Tag Archives: new content

Getting People To “Like”, “Retweet”, or +1 Your Blog; The Truth

Lately I’ve been seeing a lot of posts being written that purport to tell us how to get people to “like” our page to Facebook, encourage them to retweet our content to Twitter, or the new thing, to +1 our sites or blog posts for Google. All well and all except for one thing; once again it’s garbage.


via Flickr

Okay, that’s not quite fair, so let me say it another way. It’s repetitive, boring, and kind of untrue. If you look at it like I do, what you’re getting from people is the same thing you got from them when they said they were going to tell you how to get more comments on your blog posts, or how they were going to teach you how to drive more visitors to your blog.

What are the ideas? In a nutshell: write great content, write posts that ask questions people can respond to, make sure your style is conversational, write about things you know something about, check your spelling and grammar, on and on and on.

In a way it’s probably not fair to bust on people writing this stuff but someone has to call it for what it is; a major waste of time. I ask you, if you’re checking these posts out like I’ve been doing, are you seeing anything new? Truthfully, is there anything new to offer?

Actually, there is, although most of us hesitate to do it. That one thing, which I’ve done every once in awhile, is to just come out and ask someone to “like” or “retweet” or “+1” your blog post. Why would you do this, and how should you do it?

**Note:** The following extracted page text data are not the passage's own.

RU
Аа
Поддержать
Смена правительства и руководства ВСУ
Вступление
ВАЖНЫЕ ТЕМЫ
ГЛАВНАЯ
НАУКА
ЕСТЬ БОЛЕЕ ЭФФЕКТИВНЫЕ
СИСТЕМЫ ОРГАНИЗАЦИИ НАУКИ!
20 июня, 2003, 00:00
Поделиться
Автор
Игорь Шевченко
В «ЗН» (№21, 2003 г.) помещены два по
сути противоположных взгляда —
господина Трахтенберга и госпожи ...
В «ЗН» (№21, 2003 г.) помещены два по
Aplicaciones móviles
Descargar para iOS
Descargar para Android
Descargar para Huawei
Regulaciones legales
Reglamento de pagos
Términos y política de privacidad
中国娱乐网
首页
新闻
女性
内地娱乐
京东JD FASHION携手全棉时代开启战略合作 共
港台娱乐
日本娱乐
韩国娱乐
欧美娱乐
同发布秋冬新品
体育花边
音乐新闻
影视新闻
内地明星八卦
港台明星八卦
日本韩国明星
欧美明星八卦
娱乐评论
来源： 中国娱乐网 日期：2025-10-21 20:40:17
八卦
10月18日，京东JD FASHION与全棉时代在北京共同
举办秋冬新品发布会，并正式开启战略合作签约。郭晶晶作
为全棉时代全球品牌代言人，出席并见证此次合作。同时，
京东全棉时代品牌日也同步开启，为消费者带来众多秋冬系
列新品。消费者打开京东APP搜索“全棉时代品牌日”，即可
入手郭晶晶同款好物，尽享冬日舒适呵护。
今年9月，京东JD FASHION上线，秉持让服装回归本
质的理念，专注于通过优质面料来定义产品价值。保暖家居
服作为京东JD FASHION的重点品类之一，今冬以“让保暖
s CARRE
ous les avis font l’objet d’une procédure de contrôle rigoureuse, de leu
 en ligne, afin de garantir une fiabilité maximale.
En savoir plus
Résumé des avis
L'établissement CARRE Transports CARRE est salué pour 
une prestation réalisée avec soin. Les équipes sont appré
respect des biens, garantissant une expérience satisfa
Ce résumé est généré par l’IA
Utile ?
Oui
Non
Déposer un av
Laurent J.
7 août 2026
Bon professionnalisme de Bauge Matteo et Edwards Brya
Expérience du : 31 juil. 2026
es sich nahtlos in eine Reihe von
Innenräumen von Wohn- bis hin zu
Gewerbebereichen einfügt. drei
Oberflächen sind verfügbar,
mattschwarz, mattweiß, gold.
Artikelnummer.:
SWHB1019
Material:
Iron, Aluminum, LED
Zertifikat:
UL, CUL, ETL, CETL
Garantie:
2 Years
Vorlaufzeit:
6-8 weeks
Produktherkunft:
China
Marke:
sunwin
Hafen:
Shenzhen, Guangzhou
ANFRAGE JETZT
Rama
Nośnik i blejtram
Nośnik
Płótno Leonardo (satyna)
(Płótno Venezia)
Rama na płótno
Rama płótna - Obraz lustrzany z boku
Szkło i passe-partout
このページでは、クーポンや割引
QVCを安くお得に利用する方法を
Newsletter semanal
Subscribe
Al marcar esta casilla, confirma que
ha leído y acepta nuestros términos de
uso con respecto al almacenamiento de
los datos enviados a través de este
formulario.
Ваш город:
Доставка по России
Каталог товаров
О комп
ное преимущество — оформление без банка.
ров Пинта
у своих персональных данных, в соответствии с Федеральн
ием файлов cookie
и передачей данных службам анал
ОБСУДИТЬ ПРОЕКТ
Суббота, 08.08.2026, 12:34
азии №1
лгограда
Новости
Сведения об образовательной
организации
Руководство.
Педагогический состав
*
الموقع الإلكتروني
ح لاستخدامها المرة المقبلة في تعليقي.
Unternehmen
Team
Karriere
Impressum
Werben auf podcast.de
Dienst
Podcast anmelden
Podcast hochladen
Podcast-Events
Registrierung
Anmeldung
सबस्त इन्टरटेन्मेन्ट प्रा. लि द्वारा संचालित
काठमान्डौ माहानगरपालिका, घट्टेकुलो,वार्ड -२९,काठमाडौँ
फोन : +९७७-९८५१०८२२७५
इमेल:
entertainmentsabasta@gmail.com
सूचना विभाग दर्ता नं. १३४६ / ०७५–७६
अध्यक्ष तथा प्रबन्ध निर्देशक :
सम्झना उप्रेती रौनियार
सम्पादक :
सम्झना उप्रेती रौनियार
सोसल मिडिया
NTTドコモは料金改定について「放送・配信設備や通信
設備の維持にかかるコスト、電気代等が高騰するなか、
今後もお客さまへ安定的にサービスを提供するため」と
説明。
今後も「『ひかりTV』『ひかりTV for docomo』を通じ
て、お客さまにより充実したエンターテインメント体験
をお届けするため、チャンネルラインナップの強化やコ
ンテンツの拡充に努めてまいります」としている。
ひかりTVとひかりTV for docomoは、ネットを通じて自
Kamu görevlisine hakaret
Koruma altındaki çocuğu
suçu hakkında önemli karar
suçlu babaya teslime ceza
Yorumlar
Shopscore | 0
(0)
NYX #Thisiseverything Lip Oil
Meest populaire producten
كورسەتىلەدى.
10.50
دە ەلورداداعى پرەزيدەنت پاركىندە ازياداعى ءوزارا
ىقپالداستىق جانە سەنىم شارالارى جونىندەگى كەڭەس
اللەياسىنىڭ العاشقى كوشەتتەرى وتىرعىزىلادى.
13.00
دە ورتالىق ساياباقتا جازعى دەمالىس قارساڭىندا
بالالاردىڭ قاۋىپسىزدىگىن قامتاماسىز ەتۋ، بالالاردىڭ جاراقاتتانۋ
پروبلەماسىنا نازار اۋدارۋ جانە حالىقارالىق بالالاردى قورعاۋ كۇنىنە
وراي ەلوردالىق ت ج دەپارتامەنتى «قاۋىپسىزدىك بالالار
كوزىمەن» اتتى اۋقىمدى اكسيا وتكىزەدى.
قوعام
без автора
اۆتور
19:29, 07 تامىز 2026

You do it because most of us are blind to these things. Just like most of us become blind to Adsense after awhile, and more and more of us start becoming blind to ads on someone’s blogs, we tend to become blind to the buttons that allow us to highlight posts we might like. Some of the buttons people have near their posts are small and easy to overlook after awhile. For my blog, just recently have I started getting more of my posts retweeted by through that bit Topsy button you see at the top right of my posts; that’s not a bad feeling.

That’s why you would do it. But it doesn’t do you much good if you start adding it to the end of every post either. At a certain point your regular visitors will become blind to that as well, and then it becomes a worthless phrase for you. This means that if you’re going to do it, at least from my perspective, you should do it on posts you absolutely know are premium posts. How will you know? If you don’t know when you’ve written a premium post then no one else will either.

Of course, to some of us it seems kind of self serving to ask people to do these things for us, which probably explains why I’ve rarely done it. If I was going to do it I can easily point to the few posts that I believe deserve being better known. And it’s that reason, that I know it’s “few” as opposed to “all”, that I believe it’s feasible to ask for it for certain posts that you really feel are special.

Let me ask you; have you seen many people advocating what I’ve just mentioned? Is it something unique to some of you? That’s all I’m saying; some of these folks need to try to give us something new every once in awhile, step up their game. What say you?